Development and Validation of a Highly Sensitive e1a2 (p190) BCR-ABL Test to Determine Complete Molecular Response (Minimal Residual Disease Negative) As a Primary Endpoint for Patients with Newly Diagnosed Philadelphia Chromosome Positive Acute Lymphoblastic Leukemia (Ph+ ALL)

In Ph+ ALL, the absence of detectable disease has shown prognostic value for a reduced risk of relapse and improved survival. However, as the level of undetectable disease is determined by the lower limit of detection of the test in use, standardization of such an endpoint for a drug regulatory submission is critical. To date, no tyrosine kinase inhibitor (TKI) has received approval for the newly diagnosed Ph+ ALL adult patient population in the US.

Takeda (Millennium Pharmaceuticals, Inc.) is conducting a phase 3, randomized, open-label, multicenter efficacy study comparing ponatinib versus imatinib, administered in combination with reduced-intensity chemotherapy, in participants with newly diagnosed Ph+ ALL (NCT03589326). The primary endpoint for this study is minimal residual disease (MRD)-negative complete remission (CR), where MRD-negativity is defined as a BCR-ABL:ABL raw ratio of ≤0.01% (MR4.0) in bone marrow aspirate samples at the end of induction. Patients who achieve post-induction ponatinib or imatinib maintained MRD-negative CR will potentially delay or avoid stem cell transplantation.

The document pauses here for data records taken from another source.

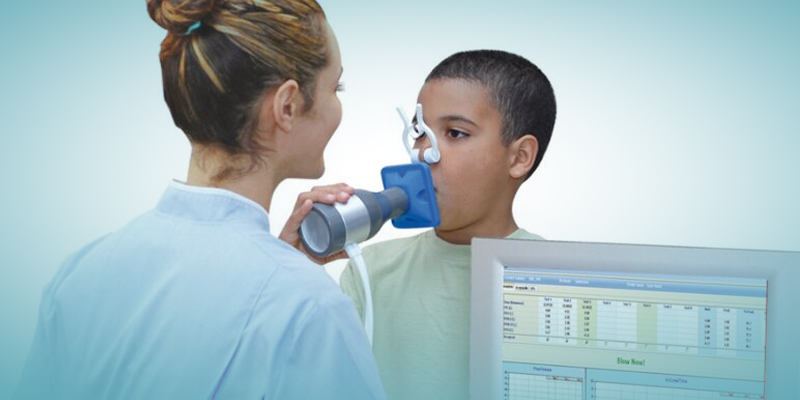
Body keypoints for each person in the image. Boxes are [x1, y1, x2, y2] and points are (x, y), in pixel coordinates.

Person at [14, 1, 385, 399]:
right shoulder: (312, 313)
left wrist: (276, 265)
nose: (338, 106)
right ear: (287, 106)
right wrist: (280, 278)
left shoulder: (80, 275)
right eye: (336, 87)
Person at [338, 50, 557, 400]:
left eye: (454, 133)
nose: (424, 152)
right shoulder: (370, 271)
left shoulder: (561, 277)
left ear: (519, 157)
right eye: (420, 132)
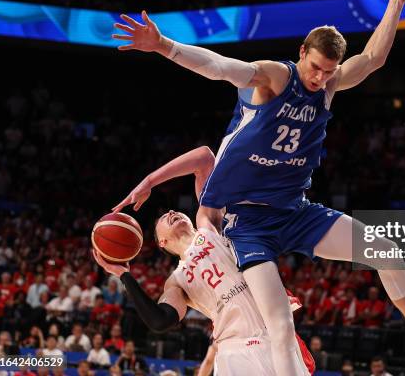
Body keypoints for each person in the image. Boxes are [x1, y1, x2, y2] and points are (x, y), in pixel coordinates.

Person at [112, 0, 405, 372]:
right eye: (315, 68)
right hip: (249, 223)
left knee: (387, 252)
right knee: (278, 321)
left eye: (329, 71)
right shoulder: (275, 77)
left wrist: (395, 4)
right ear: (302, 52)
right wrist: (164, 46)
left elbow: (373, 59)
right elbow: (220, 66)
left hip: (294, 210)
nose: (320, 78)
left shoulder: (329, 85)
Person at [95, 147, 313, 375]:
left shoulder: (209, 226)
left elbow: (205, 159)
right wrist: (124, 275)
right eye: (162, 218)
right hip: (234, 352)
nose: (170, 211)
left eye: (174, 210)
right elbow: (160, 321)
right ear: (162, 242)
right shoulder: (176, 282)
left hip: (275, 337)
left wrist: (149, 181)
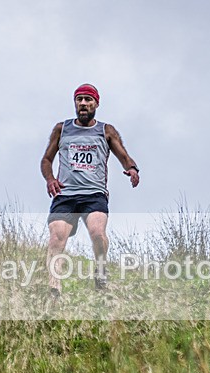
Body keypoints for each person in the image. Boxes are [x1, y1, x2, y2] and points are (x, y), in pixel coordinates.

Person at [40, 83, 140, 298]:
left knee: (97, 233)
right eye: (79, 100)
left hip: (94, 194)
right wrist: (50, 179)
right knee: (57, 236)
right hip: (65, 194)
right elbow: (46, 159)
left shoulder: (106, 131)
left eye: (88, 99)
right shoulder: (62, 129)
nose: (83, 103)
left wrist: (132, 168)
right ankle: (53, 289)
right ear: (75, 103)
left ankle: (101, 270)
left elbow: (124, 156)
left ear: (96, 103)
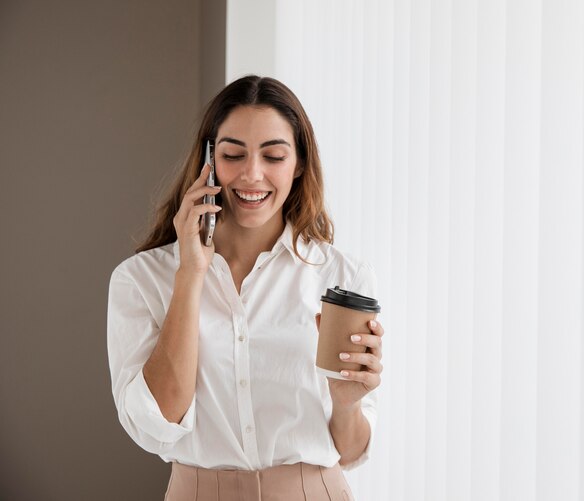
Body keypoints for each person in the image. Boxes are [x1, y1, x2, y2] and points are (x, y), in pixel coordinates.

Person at [107, 75, 384, 501]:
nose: (252, 174)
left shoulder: (341, 276)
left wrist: (346, 403)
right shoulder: (140, 279)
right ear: (208, 162)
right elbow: (157, 421)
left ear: (300, 164)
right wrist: (189, 274)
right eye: (233, 154)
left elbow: (349, 451)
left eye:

Previously, for the purposes of initiating and monitoring treatment free remission or discontinuation of TKI therapy in chronic phase CML patients, we developed and validated the MRDx® BCR-ABL Test which is an FDA authorized test for the quantitative detection of BCR-ABL e13a2 or e14a2 transcripts. This test will be used in this study and reports BCR-ABL:ABL levels on the International Scale (IS) with traceability to the World Health Organization (WHO) first International Genetic Reference Panel and with a limit of detection below 0.0032% (i.e., MR4.5). Similarily, for assessment of the e1a2 (p190) BCR-ABL:ABL transcripts, we developed and validated a one-step reverse transcription, quantitative polymerase chain reaction (RT-qPCR) test in order to accurately and precisely assess all clinical decision points and disease levels for this study. Because of the lack of available reference material for e1a2, a droplet digital PCR (ddPCR) based test was co-developed to quantify e1a2 BCR-ABL copy numbers in bone marrow aspirates, as well as in peripheral blood samples (to allow assessment of concordance). e1a2 in vitro transcribed RNA calibrators assign copy numbers to determine the e1a2 BCR-ABL:ABL raw % ratios of unknown samples. The e1a2 RT-qPCR test exceeded an analytical sensitivity of MR4.5 (0.0032% raw ratio of BCR-ABL:ABL) with a dynamic linear range from MR4.5 to MR1.0. The test also includes cell line derived RNA assay controls formulated to 10%, 0.1% and 0.01% BCR-ABL:ABL, necessary for decision points in the clinical trial.

Validation studies included limit of blank, limit of detection (LOD), limit of quantification, assay range, analytical specificity, repeatability, reproducibility (multi-day, multi-operator, and multi-instrument), and accuracy by comparison to a reference method (ddPCR). The validation of the e1a2 RT-qPCR test with bone marrow aspirate samples was conducted with 1 µg RNA inputs per well and LOD was also verified with 0.5 µg RNA input per well.

In conclusion, the validated e1a2 RT-qPCR test allows for accurate standardization of BCR-ABL:ABL measurement across multiple centers in an international Phase 3 study. The e1a2 RT-qPCR test data will be used to assess the primary endpoint in the first registrational trial to be conducted in newly diagnosed Ph+ ALL adult patients.